La BDEW n’a en revanche fait aucune allusion aux informations de l’hebdomadaire Der Spiegel, qui prêtait aux opérateurs allemands l’intention de réclamer des dommages et intérêts de plusieurs milliards d’euros s’ils sont contraints de diminuer des capacités de production.

En 2013 les émissions de CO2 liées à la production d’électricité ont atteint 316 millions de tonnes. L’essentiel sont le fait des centrales au charbon très polluantes, qui représentent 46% de la génération allemande d’électricité.
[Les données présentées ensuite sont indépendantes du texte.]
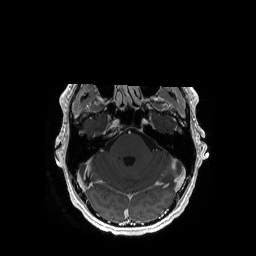
Brain MRI from a brain-tumour surgery series, one axial slice; position 125 of 192 along the scan axis; T1-weighted post-contrast; 1 mm slice thickness; 256 × 256 image matrix. Case-level facts recorded for this patient, not image findings: histopathology: Astrocytoma; WHO grade: 3; IDH mutation: yes.
Structures marked on this image (manually delineated by an expert):
- tumour: box from (x=157, y=124) to (x=165, y=134) px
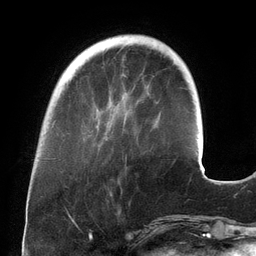
Breast MRI (dynamic contrast-enhanced), one axial slice; position 39 of 134 along the scan axis; cropped to one breast; dynamic contrast-enhanced series, time point 2 of 6 at this slice position (early post-contrast); 3 T; TE 2.7 ms, TR 6.5 ms; 1.2 mm slice thickness; 256 × 256 image matrix, field of view 200 × 200 mm. Female patient.
Outlined on this slice (semi-automatic segmentation, software-assisted and operator-edited):
- enhancing-tissue mask used for the functional tumour volume (all voxels passing the contrast-enhancement thresholds inside the analysis volume; usually the tumour): bounding box (x1, y1, x2, y2) in pixels: (96, 92, 127, 139)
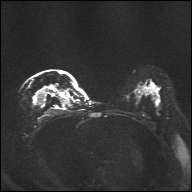
Breast MRI, one axial slice. Position 23 of 32 along the scan axis. Diffusion-weighted series; image 2 of 4 stored at this slice position (different b-values; order by instance number). 1.5 T. 192 × 192 image matrix. Female patient.
Outlined on this slice (outlined manually by an expert reader):
- tumour on diffusion-weighted imaging: bounding box <38,86,57,102> (left, top, right, bottom; pixels)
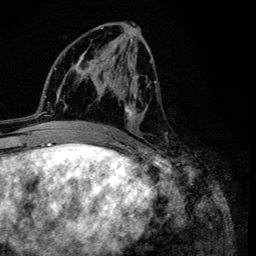
Breast MRI (dynamic contrast-enhanced), one axial slice. Slice 58 of 134 in the series (ordered by position). Cropped to one breast. Dynamic contrast-enhanced series, time point 2 of 6 at this slice position (early post-contrast). 3 T. TE 4.2 ms, TR 8.6 ms. 1.2 mm slice thickness. 256 × 256 image matrix, field of view 160 × 160 mm. Female patient.
Structures marked on this image (semi-automatically segmented with operator editing):
- enhancing-tissue mask used for the functional tumour volume (all voxels passing the contrast-enhancement thresholds inside the analysis volume; usually the tumour): bounding box [x1, y1, x2, y2] px = [100, 27, 156, 135]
Sans une limitation du recours au charbon, l’Allemagne manquera son objectif de baisse de 40% des émissions entre 1990 et 2020. Mais jusqu’à la semaine dernière, M. Gabriel était profondément en désaccord avec sa collègue à l’Environnement Barbara Hendricks sur la contribution du secteur énergétique aux efforts de réduction. Il estimait que l’Allemagne, qui va progressivement se passer du nucléaire, ne pouvait pas limiter simultanément le recours au charbon.

Le plan national d’action pour le climat, feuille de route des réductions d’émissions de CO2 pour les années à venir, doit passer en conseil des ministres le 3 décembre, et un chiffrage de la contribution du secteur électrique est indispensable d’ici là.

Selon un rapport mandaté par la fédération de l’industrie allemande BDI, et dont le quotidien FAZ a obtenu copie, renoncer à certaines centrales au charbon ferait grimper les prix pour les clients industriels de 15% d’ici 2020, et coûterait 74.000 emplois « directs et indirects ».

Mais la semaine dernière, une étude de l’institut de recherche DIW commanditée par la fondation Heinrich-Böll, proche des Verts, est arrivée à des conclusions toutes autres. Selon les recherches du DIW, les effets sur les prix seraient « modérés » et indolores sur l’emploi puisque l’arrêt du charbon rendrait les centrales à gaz à nouveau compétitives.